(Scene geometry reasoning data)
════════

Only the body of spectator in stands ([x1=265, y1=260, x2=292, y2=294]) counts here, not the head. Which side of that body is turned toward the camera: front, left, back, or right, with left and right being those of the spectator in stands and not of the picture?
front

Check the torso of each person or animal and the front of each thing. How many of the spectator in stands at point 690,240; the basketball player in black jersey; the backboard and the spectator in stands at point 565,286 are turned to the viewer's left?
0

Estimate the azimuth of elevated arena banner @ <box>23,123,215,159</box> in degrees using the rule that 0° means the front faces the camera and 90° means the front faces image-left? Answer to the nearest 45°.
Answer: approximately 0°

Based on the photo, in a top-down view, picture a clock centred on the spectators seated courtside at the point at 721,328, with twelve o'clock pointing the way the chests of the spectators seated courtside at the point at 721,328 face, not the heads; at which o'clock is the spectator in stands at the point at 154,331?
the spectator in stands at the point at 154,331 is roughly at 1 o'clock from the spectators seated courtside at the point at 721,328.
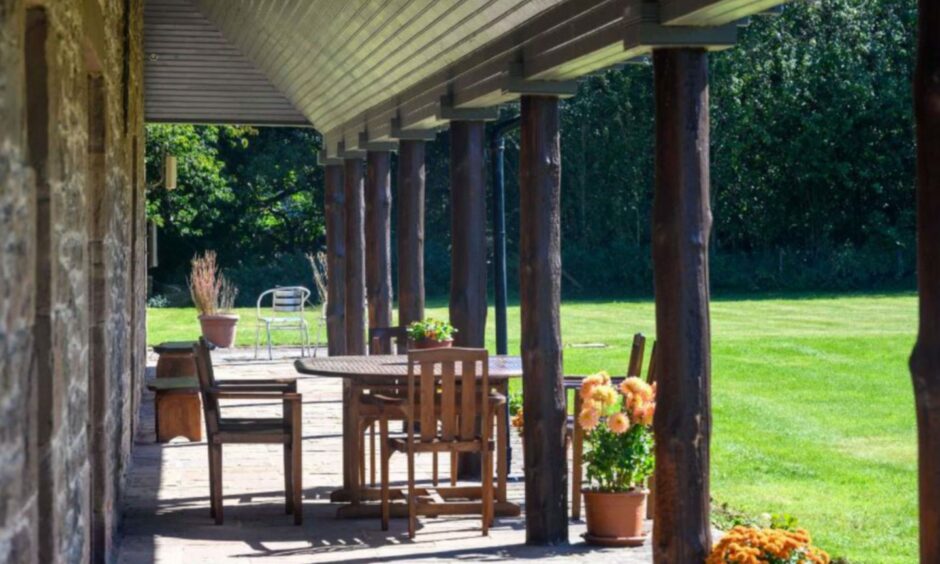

════════

Return each line from the rows above that contains the word "Answer".

Estimate the azimuth of elevated arena banner @ <box>23,123,215,159</box> in degrees using the rule that 0° means the front faces the camera and 90° means the front faces image-left? Answer to the nearest 45°.
Answer: approximately 0°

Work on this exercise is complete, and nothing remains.